Cronistoria del decreto salva-precari


di Monica Maiorano

salva precariNei giorni scorsi abbiamo seguito con non poca trepidazione le vicende riguardanti il mondo della scuola ed in particolare le discussioni alla Camera sul famoso decreto salva-precari.

Tutti abbiamo capito che c’è stato il via libera al decreto legge tra non poche polemiche, fuori e dentro l’Aula.

La Camera ha approvato il testo con 263 voti favorevoli di Lega e Pdl, 196 contrari di Pd e Idv e 33 astenuti dell’Udc. Il provvedimento passa ora all’esame del Senato.

Per fare il punto della situazione ricordiamo che tre sono gli emendamenti che riguardando da vicino i docenti precari e cioè l’estensione dei benifici del salvaprecari a tutti coloro che lo scorso anno hanno lavorato per almeno 180 giorni e la possibilità di impiegare i precari in progetti “di carattere straordinario” della durata di massimo 8 mesi, promossi da scuole e regioni, la possibilità di aggiornare le graduatorie ad esaurimento 2011/2013 richiedendo l’inserimento in un’altra provincia, a pettine, mantenendo il proprio punteggio ed infine la possibilità di trasformare i contratti a tempo determinato in contratti a tempo indeterminato sulla base delle immissioni in ruolo.

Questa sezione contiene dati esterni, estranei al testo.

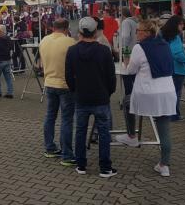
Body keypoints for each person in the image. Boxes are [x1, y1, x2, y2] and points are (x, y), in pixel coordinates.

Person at [120, 20, 177, 177]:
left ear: (146, 32)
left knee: (126, 102)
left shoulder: (139, 47)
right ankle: (164, 165)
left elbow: (131, 70)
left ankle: (131, 135)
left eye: (138, 30)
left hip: (147, 92)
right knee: (164, 129)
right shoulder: (165, 45)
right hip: (167, 92)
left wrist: (126, 62)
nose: (136, 32)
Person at [65, 17, 117, 178]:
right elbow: (111, 76)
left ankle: (81, 165)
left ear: (80, 31)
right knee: (103, 133)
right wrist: (108, 92)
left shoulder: (72, 51)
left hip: (81, 97)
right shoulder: (103, 51)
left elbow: (68, 76)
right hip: (101, 97)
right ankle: (105, 167)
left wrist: (75, 91)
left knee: (80, 131)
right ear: (95, 31)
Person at [39, 19, 76, 164]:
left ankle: (49, 147)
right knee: (66, 120)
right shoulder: (70, 42)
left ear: (53, 27)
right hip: (65, 85)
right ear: (66, 28)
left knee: (50, 116)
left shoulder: (44, 40)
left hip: (49, 82)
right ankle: (67, 154)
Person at [161, 16, 185, 122]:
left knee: (168, 93)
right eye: (181, 24)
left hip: (166, 68)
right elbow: (177, 55)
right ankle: (174, 114)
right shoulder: (175, 37)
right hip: (177, 69)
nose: (183, 26)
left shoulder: (163, 36)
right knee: (176, 93)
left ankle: (166, 113)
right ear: (175, 25)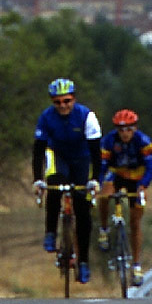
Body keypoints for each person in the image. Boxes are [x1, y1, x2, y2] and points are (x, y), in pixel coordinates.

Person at [32, 78, 103, 284]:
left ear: (74, 99)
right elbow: (38, 151)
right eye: (58, 102)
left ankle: (83, 262)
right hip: (57, 155)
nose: (63, 106)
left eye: (67, 101)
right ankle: (51, 232)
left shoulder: (87, 117)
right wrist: (37, 179)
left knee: (83, 210)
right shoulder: (46, 118)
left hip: (81, 158)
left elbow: (96, 153)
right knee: (55, 183)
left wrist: (96, 179)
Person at [96, 109, 152, 286]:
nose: (125, 133)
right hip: (117, 174)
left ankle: (136, 266)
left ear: (135, 128)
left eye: (129, 129)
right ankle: (104, 229)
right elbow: (102, 165)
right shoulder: (108, 141)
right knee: (105, 194)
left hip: (137, 178)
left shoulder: (144, 141)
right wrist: (98, 183)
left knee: (135, 221)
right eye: (121, 129)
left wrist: (143, 186)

Per chi vive ed ha sempre lavorato nel mondo della scuola la domanda sorge spontanea: cosa è cambiato?

Assolutamente nulla, risponde il segretario della CISL, è stata scritta un’altra brutta pagina nella storia della scuola ribatte il segretario della CIGL ed il presidente dell’Anief annuncia nuovi ricorsi se il testo verrà approvato al Senato.

Intanto è previsto per oggi lo sciopero generale con manifestazione nazionale a Roma di tutti i lavoratori, indetto da Cobas, Cub e SdL per dare una forte risposta alla valanga di licenziamenti in corso, ai massicci tagli alla scuola pubblica con l’espulsione in massa dei precari, alla chiusura di tante aziende, all’attacco al contratto nazionale, alla xenofobia e al razzismo.